Herman Matthijs: "Il ne fait aucun doute qu'une économie de 17 milliards d'euros conduit à un appauvrissement collectif. Nous sommes au bord du précipice à cause de la politique des gouvernements des années 90 et d'après. Comme ils étaient composés de plusieurs partis, ils ne faisaient pas de choix clairs.

La méthode de la râpe à fromage, où chacun doit économiser cinq pour cent, constitue un problème politique. Ceux qui souhaitent une justice plus efficace doivent investir et entretenir ce budget".

Cette coalition suédoise, idéologiquement plus cohérente que Di Rupo Ier, prendra-t-elle plus facilement les décisions difficiles?

Herman Matthijs: "Sur papier, ils sont effectivement plus cohérents idéologiquement et ils ne sont que quatre. Cependant, devoir économiser 17 milliards d'euros entraîne de toute façon des dissensions. Par exemple, le CD&V n'acceptera jamais qu'on n'économise uniquement sur les dépenses. Et la recherche de nouveaux revenus, comprenez impôts, est plus difficile pour la N-VA et l'Open VLD".

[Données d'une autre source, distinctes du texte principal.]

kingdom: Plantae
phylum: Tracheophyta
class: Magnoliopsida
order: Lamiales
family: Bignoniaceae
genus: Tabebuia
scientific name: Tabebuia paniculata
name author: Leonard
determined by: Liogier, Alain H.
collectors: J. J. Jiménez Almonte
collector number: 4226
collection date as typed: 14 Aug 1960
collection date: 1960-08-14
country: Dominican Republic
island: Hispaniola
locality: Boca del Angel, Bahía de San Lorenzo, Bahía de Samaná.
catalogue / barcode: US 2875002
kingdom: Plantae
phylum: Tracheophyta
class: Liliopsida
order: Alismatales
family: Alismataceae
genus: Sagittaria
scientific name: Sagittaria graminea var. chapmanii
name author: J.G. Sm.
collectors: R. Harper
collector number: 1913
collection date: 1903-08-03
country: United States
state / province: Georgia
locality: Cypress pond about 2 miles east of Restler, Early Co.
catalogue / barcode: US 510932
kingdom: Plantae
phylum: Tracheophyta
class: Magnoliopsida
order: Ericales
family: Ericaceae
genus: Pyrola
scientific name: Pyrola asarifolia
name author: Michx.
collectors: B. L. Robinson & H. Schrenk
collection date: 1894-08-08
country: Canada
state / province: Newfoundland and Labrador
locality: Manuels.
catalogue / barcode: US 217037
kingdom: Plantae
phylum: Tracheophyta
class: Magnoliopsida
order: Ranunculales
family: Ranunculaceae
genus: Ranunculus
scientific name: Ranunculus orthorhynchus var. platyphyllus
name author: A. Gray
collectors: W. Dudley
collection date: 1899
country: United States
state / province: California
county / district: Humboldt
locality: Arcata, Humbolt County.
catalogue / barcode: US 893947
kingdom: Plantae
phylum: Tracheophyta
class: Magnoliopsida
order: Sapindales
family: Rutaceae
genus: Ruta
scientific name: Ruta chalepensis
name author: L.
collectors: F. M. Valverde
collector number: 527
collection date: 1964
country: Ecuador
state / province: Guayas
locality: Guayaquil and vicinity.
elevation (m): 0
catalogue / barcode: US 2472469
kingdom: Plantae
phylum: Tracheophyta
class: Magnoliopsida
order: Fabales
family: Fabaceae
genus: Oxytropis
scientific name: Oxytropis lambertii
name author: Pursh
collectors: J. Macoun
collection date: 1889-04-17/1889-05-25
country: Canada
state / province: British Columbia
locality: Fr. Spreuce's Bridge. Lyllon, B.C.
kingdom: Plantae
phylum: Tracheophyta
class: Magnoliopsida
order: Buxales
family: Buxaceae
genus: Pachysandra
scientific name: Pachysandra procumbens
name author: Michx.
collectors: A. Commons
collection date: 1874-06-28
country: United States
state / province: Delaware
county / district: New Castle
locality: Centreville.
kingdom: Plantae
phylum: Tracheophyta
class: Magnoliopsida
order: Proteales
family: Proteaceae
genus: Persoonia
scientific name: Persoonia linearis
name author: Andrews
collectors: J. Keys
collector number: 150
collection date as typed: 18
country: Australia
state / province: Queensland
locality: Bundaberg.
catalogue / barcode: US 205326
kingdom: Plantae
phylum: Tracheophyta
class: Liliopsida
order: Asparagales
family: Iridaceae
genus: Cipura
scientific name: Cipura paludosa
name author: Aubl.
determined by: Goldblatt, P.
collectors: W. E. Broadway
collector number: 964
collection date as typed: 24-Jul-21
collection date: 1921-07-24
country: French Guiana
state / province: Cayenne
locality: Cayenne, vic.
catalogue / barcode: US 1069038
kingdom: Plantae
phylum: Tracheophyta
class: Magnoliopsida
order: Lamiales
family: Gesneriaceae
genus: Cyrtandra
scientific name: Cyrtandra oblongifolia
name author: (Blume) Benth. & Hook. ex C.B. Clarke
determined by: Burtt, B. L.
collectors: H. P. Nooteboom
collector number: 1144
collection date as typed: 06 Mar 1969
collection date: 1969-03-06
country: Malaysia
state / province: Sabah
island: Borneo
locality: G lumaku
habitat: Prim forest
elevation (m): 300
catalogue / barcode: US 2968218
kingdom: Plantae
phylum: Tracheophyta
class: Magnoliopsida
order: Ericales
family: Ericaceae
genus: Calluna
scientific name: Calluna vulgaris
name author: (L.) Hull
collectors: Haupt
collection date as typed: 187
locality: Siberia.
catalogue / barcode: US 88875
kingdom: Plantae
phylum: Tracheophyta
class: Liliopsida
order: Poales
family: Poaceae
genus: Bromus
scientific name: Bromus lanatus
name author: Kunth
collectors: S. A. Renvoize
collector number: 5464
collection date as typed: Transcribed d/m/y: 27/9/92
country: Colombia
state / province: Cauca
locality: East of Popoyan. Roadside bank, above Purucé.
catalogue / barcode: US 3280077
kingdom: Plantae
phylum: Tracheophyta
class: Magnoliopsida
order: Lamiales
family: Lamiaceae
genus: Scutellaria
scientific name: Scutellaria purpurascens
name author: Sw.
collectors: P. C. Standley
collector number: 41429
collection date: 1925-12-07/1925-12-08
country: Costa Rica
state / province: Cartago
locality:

Ce gouvernement souhaite investir 500 millions d'euros en entreprises d'ici la fin de la législature. Pensez-vous qu'il aura l'espace budgétaire suffisant ?

Herman Matthijs: "Le gouvernement fera tout pour se rendre populaire avant la fin de son mandat. Il assainira au début pour investir plus tard. Cependant, il est très difficile de savoir si la croissance économique, qui tourne autour d'un pour cent, sera suffisante pour le permettre.

À l'heure actuelle, l'état compte surtout sur le secteur privé pour les investissements. Ces dernières années, il a fait des économies dans ce domaine, ce qui constitue une solution de facilité. Il ne donne pas le bon exemple et on en voit les conséquences : les infrastructures du rail, des écoles et des routes ont décliné. Il n'y a pas de plan d'investissement pour la police, l'armée ou les pompiers. C'est un problème structurel. C'est pourquoi il serait positif de retravailler avec un budget ordinaire et extraordinaire. Ce dernier budget fixerait un minimum d'investissements de l'état".